Machine-learning analytics tools will reduce the complexity and increase the adoption of the Internet of Things (IoT), according to a new report from ABI Research. The firm estimates that revenue from machine-learning data analytics tools and services will hit nearly $20 billion by 2021 as machine-learning-as-a-service (MLaaS) models grow.
What is Machine Learning?
Machine learning is the study of algorithms that learn from examples of experience, according to Ryan Martin, senior analyst with ABI. “The challenge of hard-coded rules is that they don’t adapt well in real-world environments. Hard-coded rules can address some stuff but won’t hold up at scale.”
Machine learning, according to Martin, can automate a lot of processes, such as repetitive tasks. And the technology will be key to enabling analytics at the edge of the network, which will make IoT systems more robust and cost efficient.
For example, when analytics are done at the network edge instead of sending all the data to the cloud or to the core of the network to be analyzed, it makes the flow of information more efficient, and that cuts down on network latency, which can reduce costs. “Machine learning is foundational to enabling edge analytics,” Martin says. “It facilitates a more distributed network architecture.”

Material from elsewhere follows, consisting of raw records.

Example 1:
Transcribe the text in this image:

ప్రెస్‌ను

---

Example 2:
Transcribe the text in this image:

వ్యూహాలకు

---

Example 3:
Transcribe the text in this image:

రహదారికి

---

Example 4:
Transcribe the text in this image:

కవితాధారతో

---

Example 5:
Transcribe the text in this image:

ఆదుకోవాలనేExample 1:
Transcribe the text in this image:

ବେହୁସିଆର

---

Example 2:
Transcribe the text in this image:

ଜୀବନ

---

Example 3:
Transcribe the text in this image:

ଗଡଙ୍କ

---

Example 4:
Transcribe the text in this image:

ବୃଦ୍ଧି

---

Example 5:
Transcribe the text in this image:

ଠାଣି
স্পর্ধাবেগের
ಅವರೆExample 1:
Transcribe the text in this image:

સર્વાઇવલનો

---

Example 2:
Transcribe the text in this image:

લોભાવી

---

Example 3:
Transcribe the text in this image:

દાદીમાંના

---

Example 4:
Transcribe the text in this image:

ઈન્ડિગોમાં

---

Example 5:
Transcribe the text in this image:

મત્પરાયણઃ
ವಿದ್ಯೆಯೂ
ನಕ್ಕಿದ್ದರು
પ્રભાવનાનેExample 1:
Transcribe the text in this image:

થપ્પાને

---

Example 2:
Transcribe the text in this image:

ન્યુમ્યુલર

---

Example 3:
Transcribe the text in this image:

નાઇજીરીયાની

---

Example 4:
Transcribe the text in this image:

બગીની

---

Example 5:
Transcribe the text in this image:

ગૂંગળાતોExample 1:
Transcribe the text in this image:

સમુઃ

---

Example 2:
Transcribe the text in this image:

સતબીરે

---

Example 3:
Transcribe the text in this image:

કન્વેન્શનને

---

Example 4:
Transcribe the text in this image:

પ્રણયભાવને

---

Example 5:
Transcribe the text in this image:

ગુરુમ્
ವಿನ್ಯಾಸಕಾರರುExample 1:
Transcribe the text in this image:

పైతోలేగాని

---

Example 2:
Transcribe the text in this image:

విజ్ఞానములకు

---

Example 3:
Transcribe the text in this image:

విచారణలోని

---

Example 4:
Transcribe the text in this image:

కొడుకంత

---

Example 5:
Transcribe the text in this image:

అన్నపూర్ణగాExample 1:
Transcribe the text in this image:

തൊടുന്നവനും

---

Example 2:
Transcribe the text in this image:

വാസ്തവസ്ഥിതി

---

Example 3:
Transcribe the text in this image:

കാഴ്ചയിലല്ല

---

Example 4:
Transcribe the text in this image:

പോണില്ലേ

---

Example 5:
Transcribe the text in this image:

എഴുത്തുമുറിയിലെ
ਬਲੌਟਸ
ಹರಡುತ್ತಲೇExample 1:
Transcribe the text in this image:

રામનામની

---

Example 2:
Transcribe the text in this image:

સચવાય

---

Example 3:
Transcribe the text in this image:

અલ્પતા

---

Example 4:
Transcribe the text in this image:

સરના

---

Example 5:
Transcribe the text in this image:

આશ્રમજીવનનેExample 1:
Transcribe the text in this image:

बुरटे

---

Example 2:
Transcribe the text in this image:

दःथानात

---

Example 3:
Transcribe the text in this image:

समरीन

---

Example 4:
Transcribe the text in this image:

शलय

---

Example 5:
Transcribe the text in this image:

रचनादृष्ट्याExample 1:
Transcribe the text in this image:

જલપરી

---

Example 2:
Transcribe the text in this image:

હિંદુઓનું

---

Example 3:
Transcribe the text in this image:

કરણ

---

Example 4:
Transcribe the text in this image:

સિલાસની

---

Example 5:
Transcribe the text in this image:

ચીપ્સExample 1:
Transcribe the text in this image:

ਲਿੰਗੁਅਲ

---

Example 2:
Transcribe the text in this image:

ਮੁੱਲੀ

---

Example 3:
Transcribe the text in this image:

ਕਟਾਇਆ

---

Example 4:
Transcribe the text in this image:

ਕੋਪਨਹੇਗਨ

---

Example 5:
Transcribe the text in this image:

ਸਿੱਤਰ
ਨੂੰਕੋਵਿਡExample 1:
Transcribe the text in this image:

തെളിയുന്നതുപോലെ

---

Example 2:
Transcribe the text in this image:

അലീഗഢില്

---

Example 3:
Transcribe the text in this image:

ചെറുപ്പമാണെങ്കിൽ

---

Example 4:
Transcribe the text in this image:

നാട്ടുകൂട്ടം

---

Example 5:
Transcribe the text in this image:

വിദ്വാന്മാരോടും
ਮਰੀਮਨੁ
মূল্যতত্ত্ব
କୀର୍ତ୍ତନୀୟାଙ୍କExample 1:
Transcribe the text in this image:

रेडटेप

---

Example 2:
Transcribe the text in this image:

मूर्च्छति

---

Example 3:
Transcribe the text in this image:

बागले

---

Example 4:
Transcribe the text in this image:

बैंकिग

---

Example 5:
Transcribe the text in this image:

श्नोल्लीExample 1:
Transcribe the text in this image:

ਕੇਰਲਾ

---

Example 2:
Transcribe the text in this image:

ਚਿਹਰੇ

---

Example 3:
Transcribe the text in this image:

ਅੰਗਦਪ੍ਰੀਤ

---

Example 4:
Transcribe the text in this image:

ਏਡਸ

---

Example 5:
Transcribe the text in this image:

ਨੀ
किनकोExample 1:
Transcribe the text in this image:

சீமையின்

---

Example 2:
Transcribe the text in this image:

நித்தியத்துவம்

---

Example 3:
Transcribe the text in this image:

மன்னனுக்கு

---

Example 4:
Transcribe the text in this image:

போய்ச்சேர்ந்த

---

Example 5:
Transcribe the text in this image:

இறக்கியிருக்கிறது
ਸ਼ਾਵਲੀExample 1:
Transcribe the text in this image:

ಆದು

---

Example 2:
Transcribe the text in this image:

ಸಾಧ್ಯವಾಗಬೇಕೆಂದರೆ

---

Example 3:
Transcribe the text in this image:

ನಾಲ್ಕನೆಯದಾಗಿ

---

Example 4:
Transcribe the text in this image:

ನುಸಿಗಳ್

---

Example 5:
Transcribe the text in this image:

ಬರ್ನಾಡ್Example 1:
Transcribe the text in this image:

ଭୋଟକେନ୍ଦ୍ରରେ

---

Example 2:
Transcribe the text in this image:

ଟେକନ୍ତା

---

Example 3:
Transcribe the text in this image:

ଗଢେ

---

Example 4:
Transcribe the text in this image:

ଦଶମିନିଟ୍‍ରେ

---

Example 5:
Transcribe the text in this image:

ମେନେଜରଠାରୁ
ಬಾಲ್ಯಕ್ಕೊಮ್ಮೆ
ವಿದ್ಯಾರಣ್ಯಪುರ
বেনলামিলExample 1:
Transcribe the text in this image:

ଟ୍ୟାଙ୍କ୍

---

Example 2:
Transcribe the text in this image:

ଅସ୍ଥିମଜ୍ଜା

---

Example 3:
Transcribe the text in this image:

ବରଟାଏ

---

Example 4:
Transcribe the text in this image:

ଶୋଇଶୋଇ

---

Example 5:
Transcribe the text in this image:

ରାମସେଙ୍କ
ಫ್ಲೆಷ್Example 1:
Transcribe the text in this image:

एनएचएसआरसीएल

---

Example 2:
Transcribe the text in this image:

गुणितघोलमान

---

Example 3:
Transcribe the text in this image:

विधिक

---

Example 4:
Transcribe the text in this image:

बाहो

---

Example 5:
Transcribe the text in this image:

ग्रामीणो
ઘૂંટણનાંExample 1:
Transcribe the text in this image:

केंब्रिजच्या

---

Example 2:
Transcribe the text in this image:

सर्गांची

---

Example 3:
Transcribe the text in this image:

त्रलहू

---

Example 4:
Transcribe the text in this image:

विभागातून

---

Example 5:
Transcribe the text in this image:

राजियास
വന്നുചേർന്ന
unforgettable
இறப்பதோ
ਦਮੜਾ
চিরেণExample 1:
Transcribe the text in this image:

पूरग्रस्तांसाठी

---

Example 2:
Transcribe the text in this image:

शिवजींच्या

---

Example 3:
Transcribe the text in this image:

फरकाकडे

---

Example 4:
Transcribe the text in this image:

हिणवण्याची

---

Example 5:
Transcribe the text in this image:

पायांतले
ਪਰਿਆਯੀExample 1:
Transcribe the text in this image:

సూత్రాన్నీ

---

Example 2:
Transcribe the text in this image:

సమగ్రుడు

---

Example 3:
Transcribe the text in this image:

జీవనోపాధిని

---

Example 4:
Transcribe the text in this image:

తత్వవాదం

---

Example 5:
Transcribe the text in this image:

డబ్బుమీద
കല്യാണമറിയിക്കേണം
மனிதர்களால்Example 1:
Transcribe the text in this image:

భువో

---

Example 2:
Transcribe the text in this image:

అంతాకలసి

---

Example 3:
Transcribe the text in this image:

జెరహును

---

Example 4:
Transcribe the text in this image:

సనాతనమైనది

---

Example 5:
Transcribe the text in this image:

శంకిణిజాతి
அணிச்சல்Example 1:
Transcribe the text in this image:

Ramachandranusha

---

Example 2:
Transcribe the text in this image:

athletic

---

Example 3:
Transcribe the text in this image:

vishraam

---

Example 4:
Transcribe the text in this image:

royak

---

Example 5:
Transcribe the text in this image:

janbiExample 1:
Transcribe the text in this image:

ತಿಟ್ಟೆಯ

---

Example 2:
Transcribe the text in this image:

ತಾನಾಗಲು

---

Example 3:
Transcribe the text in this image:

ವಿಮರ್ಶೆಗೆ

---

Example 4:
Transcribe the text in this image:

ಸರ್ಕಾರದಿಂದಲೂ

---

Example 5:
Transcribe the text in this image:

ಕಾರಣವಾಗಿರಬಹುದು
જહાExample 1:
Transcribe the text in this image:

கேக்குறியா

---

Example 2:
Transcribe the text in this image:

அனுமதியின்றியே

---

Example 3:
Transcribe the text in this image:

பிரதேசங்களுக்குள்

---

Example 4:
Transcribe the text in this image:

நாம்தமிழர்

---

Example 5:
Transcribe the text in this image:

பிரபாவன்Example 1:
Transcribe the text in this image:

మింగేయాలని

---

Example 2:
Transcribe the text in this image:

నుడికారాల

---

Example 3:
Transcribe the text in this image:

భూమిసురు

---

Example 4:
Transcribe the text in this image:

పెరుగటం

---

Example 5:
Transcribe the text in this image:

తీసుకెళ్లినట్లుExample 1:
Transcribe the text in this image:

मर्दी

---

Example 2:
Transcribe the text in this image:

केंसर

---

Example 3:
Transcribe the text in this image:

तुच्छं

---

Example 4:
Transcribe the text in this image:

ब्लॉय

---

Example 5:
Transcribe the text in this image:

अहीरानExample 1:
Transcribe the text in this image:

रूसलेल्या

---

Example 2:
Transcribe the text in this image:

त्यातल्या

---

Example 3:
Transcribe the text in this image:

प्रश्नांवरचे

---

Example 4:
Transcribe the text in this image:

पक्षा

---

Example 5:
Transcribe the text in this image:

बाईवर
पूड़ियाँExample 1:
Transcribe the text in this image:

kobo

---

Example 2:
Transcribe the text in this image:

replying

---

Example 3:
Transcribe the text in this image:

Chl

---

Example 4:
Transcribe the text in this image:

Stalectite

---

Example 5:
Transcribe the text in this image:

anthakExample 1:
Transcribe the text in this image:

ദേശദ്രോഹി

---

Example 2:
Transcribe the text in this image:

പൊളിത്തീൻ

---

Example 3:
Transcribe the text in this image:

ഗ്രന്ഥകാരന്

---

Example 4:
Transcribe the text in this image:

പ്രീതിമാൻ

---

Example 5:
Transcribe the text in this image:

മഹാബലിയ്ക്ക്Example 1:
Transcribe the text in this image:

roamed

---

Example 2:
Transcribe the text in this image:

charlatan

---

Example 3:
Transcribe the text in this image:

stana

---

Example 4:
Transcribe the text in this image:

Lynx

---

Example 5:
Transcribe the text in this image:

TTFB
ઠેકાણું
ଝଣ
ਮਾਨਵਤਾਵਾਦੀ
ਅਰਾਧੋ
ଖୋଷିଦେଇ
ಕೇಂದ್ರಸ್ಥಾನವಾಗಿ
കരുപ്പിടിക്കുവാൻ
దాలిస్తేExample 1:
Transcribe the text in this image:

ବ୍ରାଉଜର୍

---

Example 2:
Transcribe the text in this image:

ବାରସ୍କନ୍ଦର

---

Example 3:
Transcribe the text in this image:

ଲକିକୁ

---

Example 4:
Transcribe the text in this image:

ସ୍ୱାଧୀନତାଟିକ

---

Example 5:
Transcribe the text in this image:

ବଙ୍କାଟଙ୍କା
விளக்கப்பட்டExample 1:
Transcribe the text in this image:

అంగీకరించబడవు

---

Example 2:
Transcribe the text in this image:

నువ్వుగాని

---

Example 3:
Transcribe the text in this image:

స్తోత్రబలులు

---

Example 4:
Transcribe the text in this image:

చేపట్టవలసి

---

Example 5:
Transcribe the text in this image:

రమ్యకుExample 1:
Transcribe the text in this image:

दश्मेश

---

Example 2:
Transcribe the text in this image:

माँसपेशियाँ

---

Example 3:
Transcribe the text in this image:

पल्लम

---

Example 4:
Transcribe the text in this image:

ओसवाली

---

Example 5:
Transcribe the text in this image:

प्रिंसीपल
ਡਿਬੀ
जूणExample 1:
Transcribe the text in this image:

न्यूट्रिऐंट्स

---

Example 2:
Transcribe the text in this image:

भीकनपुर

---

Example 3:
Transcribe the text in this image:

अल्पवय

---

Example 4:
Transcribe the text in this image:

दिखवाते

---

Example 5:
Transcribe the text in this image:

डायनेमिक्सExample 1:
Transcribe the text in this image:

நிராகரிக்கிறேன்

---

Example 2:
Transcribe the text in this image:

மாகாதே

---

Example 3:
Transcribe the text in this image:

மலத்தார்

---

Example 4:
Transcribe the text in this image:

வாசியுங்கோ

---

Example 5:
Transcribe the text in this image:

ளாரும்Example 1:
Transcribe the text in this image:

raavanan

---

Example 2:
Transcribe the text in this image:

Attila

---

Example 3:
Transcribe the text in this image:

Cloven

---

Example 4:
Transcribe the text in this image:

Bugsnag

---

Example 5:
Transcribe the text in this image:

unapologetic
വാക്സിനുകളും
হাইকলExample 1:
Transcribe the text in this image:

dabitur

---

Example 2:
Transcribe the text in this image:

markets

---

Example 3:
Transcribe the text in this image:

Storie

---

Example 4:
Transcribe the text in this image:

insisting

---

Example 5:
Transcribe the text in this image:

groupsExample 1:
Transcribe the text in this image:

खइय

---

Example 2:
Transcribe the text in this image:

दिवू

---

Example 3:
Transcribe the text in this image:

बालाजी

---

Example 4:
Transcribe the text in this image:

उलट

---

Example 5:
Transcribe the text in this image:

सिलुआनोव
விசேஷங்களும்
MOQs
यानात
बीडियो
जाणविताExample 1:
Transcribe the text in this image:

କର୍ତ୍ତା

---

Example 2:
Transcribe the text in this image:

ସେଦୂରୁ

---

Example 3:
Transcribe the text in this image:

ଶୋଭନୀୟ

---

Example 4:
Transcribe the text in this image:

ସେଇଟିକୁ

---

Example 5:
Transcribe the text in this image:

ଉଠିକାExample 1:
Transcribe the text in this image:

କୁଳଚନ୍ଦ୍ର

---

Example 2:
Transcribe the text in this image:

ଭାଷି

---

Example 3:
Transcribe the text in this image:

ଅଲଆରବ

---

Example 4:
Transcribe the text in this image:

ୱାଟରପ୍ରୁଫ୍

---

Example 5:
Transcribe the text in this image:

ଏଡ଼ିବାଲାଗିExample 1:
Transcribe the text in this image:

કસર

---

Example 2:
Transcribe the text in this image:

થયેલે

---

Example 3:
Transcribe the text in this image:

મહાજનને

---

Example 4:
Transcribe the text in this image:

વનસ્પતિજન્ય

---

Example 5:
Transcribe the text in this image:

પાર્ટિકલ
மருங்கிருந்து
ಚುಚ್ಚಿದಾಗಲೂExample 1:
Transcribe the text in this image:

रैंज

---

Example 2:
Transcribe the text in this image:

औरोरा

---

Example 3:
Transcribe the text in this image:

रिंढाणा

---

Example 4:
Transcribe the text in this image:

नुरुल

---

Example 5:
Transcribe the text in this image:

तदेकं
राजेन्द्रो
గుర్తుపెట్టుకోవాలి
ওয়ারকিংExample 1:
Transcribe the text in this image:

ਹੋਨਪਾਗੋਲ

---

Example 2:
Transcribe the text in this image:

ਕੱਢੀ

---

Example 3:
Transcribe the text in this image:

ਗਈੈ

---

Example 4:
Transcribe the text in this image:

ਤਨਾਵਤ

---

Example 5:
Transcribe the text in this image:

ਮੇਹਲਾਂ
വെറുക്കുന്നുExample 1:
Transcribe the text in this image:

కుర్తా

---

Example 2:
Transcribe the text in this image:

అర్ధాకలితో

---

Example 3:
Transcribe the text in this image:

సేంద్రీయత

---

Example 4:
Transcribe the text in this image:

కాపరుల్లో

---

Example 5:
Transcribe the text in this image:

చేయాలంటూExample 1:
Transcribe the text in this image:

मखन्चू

In addition, by using machine learning, companies can add a human element to technologies and make data the differentiator instead of the technology. Martin says this is why many cloud-infrastructure providers like Amazon, Google, IBM, and Microsoft are investing in machine learning and why some are open-sourcing their deep learning software.
Earlier this year, Amazon released a library called DSSTNE on GitHub under an open-source Apache license. Likewise, Google seeded the open source community with its cloud machine learning library called Tensorflow.
Martin says this fundamental shift toward open-sourcing these machine-learning libraries is a sign that these companies are realizing they need more collaboration and they need to engage the developer community in machine learning in order to get better tools. “There’s been a fundamental shift from proprietary technologies as an advantage to proprietary data,” Martin says. “This is really exciting.”